UNWRITTEN RULES ARE SO DUMB
“I mean, look, I think the one thing he’s got to make sure of is he doesn’t get hit by a pitcher after standing there watching that home run for ten minutes that he hit yesterday. I think some A’s players took exception.”
-Cubs Insider for Marquee Bruce Levine, referencing Munetaka Murakami on the Mully & Haugh Show, April 20, 2026
When Mully and Haugh, the morning hosts on 670 The Score, asked Bruce Levine a lighthearted question about how many home runs Munetaka Murakami might hit this season, it is unlikely that many listeners objected to his tongue-in-cheek response.
But as I listened, I was so annoyed by it that I booed.
Like, audibly booed.
Right there in the car, mid-commute, my daughter in the backseat, bearing witness to my outburst.
Ever since, I’ve been thinking about the unwritten rules of baseball. You know, the ones about ‘decorum’ and ‘etiquette’ that have little or nothing to do with actual gameplay.
Some unwritten rules are harmless enough, like not talking to a pitcher during a no-hitter (which can actually be charming). Others, though, directly impact the game, like when a team is basically expected to stop trying if their team has a large lead: don’t steal any bases, don’t try to manufacture any additional runs, and definitely don’t swing away on a 3-0 count. (Just ask Yermín Mercedes about that last one.)
Honestly, I could go on about how these self-policing rules only serve as evidence that some men will literally charge the mound rather than ever consider therapy. But if I start tugging on that thread, we’ll end up in a whole conversation about toxic masculinity in sports, and I’m not sure either of us has the energy for that today. Let’s stick to baseball for now.

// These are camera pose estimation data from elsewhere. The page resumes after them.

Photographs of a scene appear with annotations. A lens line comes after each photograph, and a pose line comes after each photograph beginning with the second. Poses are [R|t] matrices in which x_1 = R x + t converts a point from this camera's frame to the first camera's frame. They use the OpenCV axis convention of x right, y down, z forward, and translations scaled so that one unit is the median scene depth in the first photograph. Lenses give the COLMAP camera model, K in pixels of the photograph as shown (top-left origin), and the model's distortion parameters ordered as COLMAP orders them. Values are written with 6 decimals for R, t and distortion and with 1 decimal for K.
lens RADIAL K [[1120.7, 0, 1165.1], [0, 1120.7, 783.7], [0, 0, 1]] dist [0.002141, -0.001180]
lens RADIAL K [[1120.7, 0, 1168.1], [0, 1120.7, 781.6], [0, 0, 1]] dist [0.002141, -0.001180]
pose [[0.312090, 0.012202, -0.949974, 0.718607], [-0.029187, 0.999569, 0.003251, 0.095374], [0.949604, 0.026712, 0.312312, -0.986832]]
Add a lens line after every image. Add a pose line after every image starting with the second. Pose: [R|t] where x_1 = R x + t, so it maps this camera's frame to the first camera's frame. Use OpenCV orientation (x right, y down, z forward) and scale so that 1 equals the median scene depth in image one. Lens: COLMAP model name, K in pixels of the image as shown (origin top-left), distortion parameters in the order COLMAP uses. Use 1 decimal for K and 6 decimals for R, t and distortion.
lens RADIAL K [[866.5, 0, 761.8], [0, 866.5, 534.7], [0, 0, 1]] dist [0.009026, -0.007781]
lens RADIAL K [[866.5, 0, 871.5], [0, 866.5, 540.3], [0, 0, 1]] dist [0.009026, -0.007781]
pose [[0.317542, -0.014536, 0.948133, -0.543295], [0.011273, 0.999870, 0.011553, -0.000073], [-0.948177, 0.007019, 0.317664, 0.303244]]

Of all the unwritten rules, the one that bothers me the most - and what Levine’s comment epitomizes - is the idea that purposefully hitting a batter with a pitch is viewed as an acceptable (if not encouraged) form of retaliation. It doesn’t matter how real or perceived the other team’s transgression is. In this case, it was implied that Murakami would deserve to get plunked because he stood at the plate watching his homerun leave the yard rather than, I don’t know, full sprinting the bases like he’s Willie Mays Hayes. (But like, OG Willie Mays Hayes. Wesley Snipes Willie Mays Hayes. Before he went all Hollywood.)
So yeah, according to baseball’s book of secret, made-up rules, if you feel disrespected by a player’s actions, it’s totally fine for you to put a fastball in his thigh the next time he steps up to the plate.
Which is just so damn stupid.
And deeply problematic.
Explain to me, please, how exactly handing the other team a free base helps your team? What if they come around to score? What then? Congratulations, you’ve now embarrassed yourself twice in the span of just one half-inning. Wouldn’t it be far more satisfying to simply strike them out and flex your so-called dominance?
Why are you out here finger-wagging other players, anyway? What are you, a cop?
(By the way, we already have baseball cops. They’re called umpires.)
At the end of the day, someone has to win, and someone has to lose. As my father used to tell me, “If you don’t like losing, get better.” You don’t like that Murakami watched his home run? Then maybe you shouldn’t have thrown him that pitch. Are you upset that the opposing team made you look bad by running up the score? Cry more. This isn’t Little League, and these players aren’t children. They are professionals getting paid a ridiculous amount of money because they’re the best in the world at their sport. I think the best players in the world should be able to prove their point by simply winning, rather than using on-field aggression as an equalizer against a player who just straight-up bested them.
In the end, that kind of behavior is just gross. And it certainly doesn’t win games.
There’s a reason these rules are unwritten: because they’re dumb, and writing them down would be even dumber.
Let’s stop pretending they’re anything but ridiculous.